◆ TRY IT: In the data below, which lines hold the word "center"? Copy them.

◆ TASK INPUTS:
□ □ □

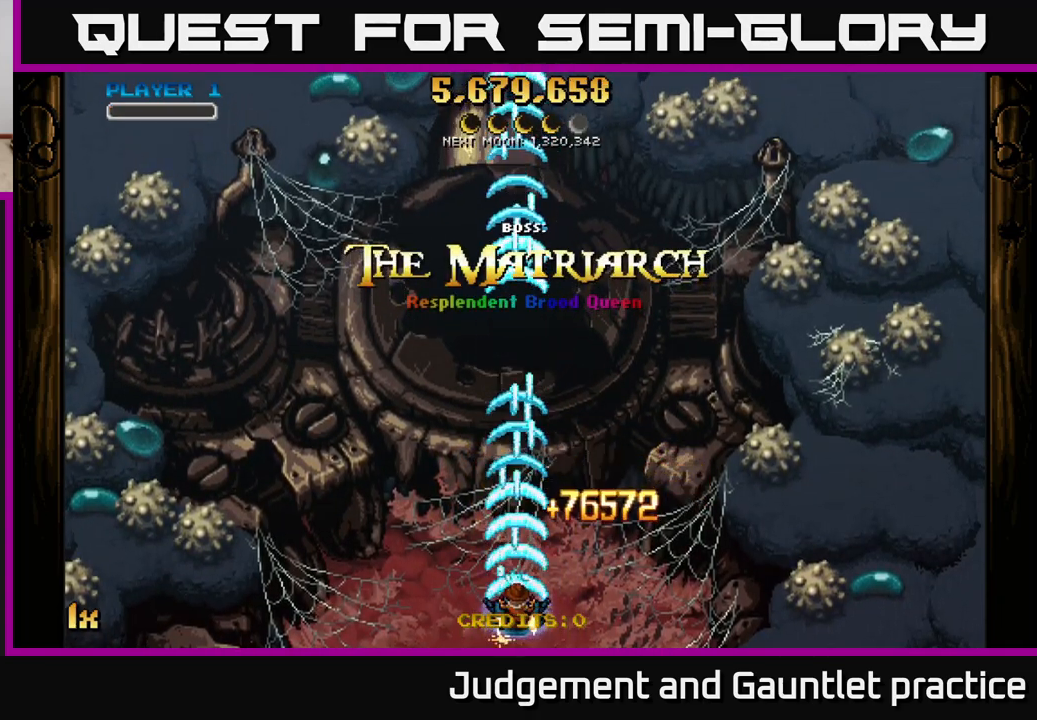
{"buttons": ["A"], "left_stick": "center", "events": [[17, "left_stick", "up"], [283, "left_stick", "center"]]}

□ □ □

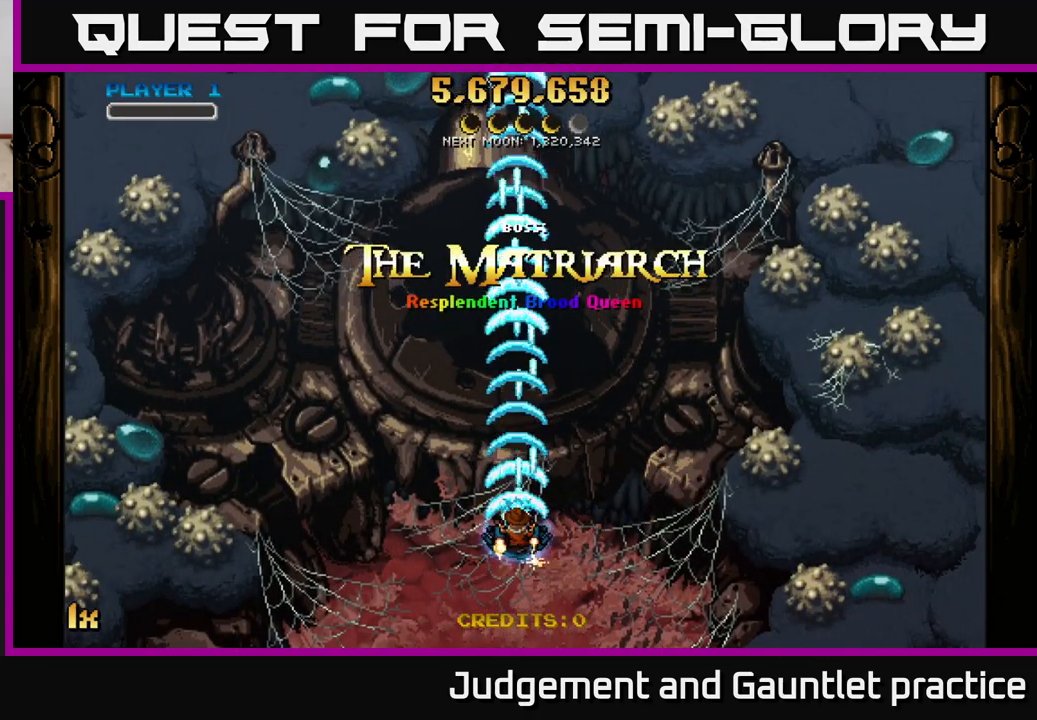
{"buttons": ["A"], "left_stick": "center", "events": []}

□ □ □

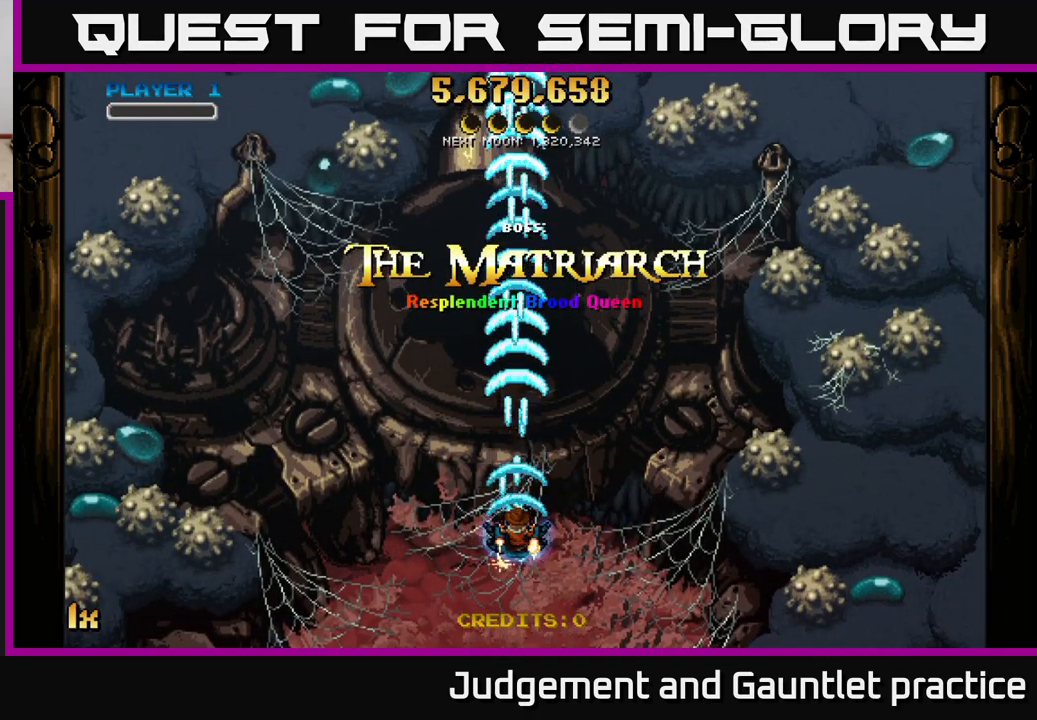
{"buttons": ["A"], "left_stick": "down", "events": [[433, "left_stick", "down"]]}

□ □ □

◆ RESULT OF THE EXERCISE:
{"buttons": ["A"], "left_stick": "center", "events": [[17, "left_stick", "up"], [283, "left_stick", "center"]]}
{"buttons": ["A"], "left_stick": "center", "events": []}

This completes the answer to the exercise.